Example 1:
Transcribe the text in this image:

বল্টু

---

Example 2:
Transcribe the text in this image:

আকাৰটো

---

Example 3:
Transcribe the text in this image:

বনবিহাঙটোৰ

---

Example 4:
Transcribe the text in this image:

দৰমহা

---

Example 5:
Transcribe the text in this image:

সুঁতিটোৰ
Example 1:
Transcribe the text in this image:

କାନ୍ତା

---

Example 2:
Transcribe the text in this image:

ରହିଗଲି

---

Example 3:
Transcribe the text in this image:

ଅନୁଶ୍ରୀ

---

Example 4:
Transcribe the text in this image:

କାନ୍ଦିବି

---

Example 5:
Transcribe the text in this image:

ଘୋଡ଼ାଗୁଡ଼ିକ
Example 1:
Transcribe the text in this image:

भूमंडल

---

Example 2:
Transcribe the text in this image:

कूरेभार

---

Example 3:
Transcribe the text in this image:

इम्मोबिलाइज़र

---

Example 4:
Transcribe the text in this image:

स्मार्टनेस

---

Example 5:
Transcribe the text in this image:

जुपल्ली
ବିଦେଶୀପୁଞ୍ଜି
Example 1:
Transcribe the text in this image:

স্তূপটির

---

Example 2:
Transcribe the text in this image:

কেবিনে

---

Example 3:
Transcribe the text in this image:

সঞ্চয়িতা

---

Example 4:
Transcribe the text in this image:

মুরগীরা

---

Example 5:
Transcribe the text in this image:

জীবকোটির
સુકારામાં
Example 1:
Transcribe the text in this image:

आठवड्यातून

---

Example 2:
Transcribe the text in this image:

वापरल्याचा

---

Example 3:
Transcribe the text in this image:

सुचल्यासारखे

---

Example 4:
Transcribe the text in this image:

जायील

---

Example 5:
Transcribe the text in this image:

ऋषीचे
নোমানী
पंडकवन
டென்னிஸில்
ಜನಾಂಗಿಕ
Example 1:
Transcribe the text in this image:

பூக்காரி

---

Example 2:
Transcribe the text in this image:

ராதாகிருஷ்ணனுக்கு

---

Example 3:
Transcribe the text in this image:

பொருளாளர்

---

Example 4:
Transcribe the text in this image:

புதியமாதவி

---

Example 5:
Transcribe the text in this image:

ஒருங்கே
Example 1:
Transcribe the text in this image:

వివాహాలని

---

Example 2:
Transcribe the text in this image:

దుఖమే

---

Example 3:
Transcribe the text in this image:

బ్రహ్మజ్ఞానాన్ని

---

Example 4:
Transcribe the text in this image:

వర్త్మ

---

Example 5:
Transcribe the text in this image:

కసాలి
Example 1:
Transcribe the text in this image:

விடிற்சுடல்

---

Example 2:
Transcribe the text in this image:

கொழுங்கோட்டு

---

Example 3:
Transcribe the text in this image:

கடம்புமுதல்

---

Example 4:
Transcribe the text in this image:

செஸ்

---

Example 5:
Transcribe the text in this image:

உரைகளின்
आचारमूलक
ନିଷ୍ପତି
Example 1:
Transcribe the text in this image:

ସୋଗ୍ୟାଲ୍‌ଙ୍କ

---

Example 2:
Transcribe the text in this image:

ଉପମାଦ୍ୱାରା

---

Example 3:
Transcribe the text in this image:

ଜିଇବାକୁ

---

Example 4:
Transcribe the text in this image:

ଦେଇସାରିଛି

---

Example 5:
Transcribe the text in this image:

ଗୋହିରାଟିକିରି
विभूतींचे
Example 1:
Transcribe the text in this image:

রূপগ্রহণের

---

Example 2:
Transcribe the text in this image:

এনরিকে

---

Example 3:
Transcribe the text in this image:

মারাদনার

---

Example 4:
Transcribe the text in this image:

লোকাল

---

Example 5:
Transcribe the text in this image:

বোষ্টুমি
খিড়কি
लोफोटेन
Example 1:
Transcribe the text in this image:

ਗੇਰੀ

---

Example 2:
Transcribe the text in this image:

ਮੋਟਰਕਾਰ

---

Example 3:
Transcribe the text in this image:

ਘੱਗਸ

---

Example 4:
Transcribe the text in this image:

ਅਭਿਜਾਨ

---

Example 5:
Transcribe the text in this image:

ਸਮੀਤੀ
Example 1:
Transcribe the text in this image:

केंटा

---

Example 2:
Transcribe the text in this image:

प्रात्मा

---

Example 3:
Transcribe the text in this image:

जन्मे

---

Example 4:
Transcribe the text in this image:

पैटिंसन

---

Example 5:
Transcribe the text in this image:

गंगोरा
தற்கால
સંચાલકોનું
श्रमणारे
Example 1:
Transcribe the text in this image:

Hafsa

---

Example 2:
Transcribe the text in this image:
####
▶ [GOAL OF THE EXERCISE]
Restate the records above verbatim, omitting no line.

▶ [RESPONSE AREA]
Example 1:
Transcribe the text in this image:

বল্টু

---

Example 2:
Transcribe the text in this image:

আকাৰটো

---

Example 3:
Transcribe the text in this image:

বনবিহাঙটোৰ

---

Example 4:
Transcribe the text in this image:

দৰমহা

---

Example 5:
Transcribe the text in this image:

সুঁতিটোৰ
Example 1:
Transcribe the text in this image:

କାନ୍ତା

---

Example 2:
Transcribe the text in this image:

ରହିଗଲି

---

Example 3:
Transcribe the text in this image:

ଅନୁଶ୍ରୀ

---

Example 4:
Transcribe the text in this image:

କାନ୍ଦିବି

---

Example 5:
Transcribe the text in this image:

ଘୋଡ଼ାଗୁଡ଼ିକ
Example 1:
Transcribe the text in this image:

भूमंडल

---

Example 2:
Transcribe the text in this image:

कूरेभार

---

Example 3:
Transcribe the text in this image:

इम्मोबिलाइज़र

---

Example 4:
Transcribe the text in this image:

स्मार्टनेस

---

Example 5:
Transcribe the text in this image:

जुपल्ली
ବିଦେଶୀପୁଞ୍ଜି
Example 1:
Transcribe the text in this image:

স্তূপটির

---

Example 2:
Transcribe the text in this image:

কেবিনে

---

Example 3:
Transcribe the text in this image:

সঞ্চয়িতা

---

Example 4:
Transcribe the text in this image:

মুরগীরা

---

Example 5:
Transcribe the text in this image:

জীবকোটির
સુકારામાં
Example 1:
Transcribe the text in this image:

आठवड्यातून

---

Example 2:
Transcribe the text in this image:

वापरल्याचा

---

Example 3:
Transcribe the text in this image:

सुचल्यासारखे

---

Example 4:
Transcribe the text in this image:

जायील

---

Example 5:
Transcribe the text in this image:

ऋषीचे
নোমানী
पंडकवन
டென்னிஸில்
ಜನಾಂಗಿಕ
Example 1:
Transcribe the text in this image:

பூக்காரி

---

Example 2:
Transcribe the text in this image:

ராதாகிருஷ்ணனுக்கு

---

Example 3:
Transcribe the text in this image:

பொருளாளர்

---

Example 4:
Transcribe the text in this image:

புதியமாதவி

---

Example 5:
Transcribe the text in this image:

ஒருங்கே
Example 1:
Transcribe the text in this image:

వివాహాలని

---

Example 2:
Transcribe the text in this image:

దుఖమే

---

Example 3:
Transcribe the text in this image:

బ్రహ్మజ్ఞానాన్ని

---

Example 4:
Transcribe the text in this image:

వర్త్మ

---

Example 5:
Transcribe the text in this image:

కసాలి
Example 1:
Transcribe the text in this image:

விடிற்சுடல்

---

Example 2:
Transcribe the text in this image:

கொழுங்கோட்டு

---

Example 3:
Transcribe the text in this image:

கடம்புமுதல்

---

Example 4:
Transcribe the text in this image:

செஸ்

---

Example 5:
Transcribe the text in this image:

உரைகளின்
आचारमूलक
ନିଷ୍ପତି
Example 1:
Transcribe the text in this image:

ସୋଗ୍ୟାଲ୍‌ଙ୍କ

---

Example 2:
Transcribe the text in this image:

ଉପମାଦ୍ୱାରା

---

Example 3:
Transcribe the text in this image:

ଜିଇବାକୁ

---

Example 4:
Transcribe the text in this image:

ଦେଇସାରିଛି

---

Example 5:
Transcribe the text in this image:

ଗୋହିରାଟିକିରି
विभूतींचे
Example 1:
Transcribe the text in this image:

রূপগ্রহণের

---

Example 2:
Transcribe the text in this image:

এনরিকে

---

Example 3:
Transcribe the text in this image:

মারাদনার

---

Example 4:
Transcribe the text in this image:

লোকাল

---

Example 5:
Transcribe the text in this image:

বোষ্টুমি
খিড়কি
लोफोटेन
Example 1:
Transcribe the text in this image:

ਗੇਰੀ

---

Example 2:
Transcribe the text in this image:

ਮੋਟਰਕਾਰ

---

Example 3:
Transcribe the text in this image:

ਘੱਗਸ

---

Example 4:
Transcribe the text in this image:

ਅਭਿਜਾਨ

---

Example 5:
Transcribe the text in this image:

ਸਮੀਤੀ
Example 1:
Transcribe the text in this image:

केंटा

---

Example 2:
Transcribe the text in this image:

प्रात्मा

---

Example 3:
Transcribe the text in this image:

जन्मे

---

Example 4:
Transcribe the text in this image:

पैटिंसन

---

Example 5:
Transcribe the text in this image:

गंगोरा
தற்கால
સંચાલકોનું
श्रमणारे
Example 1:
Transcribe the text in this image:

Hafsa

---

Example 2:
Transcribe the text in this image:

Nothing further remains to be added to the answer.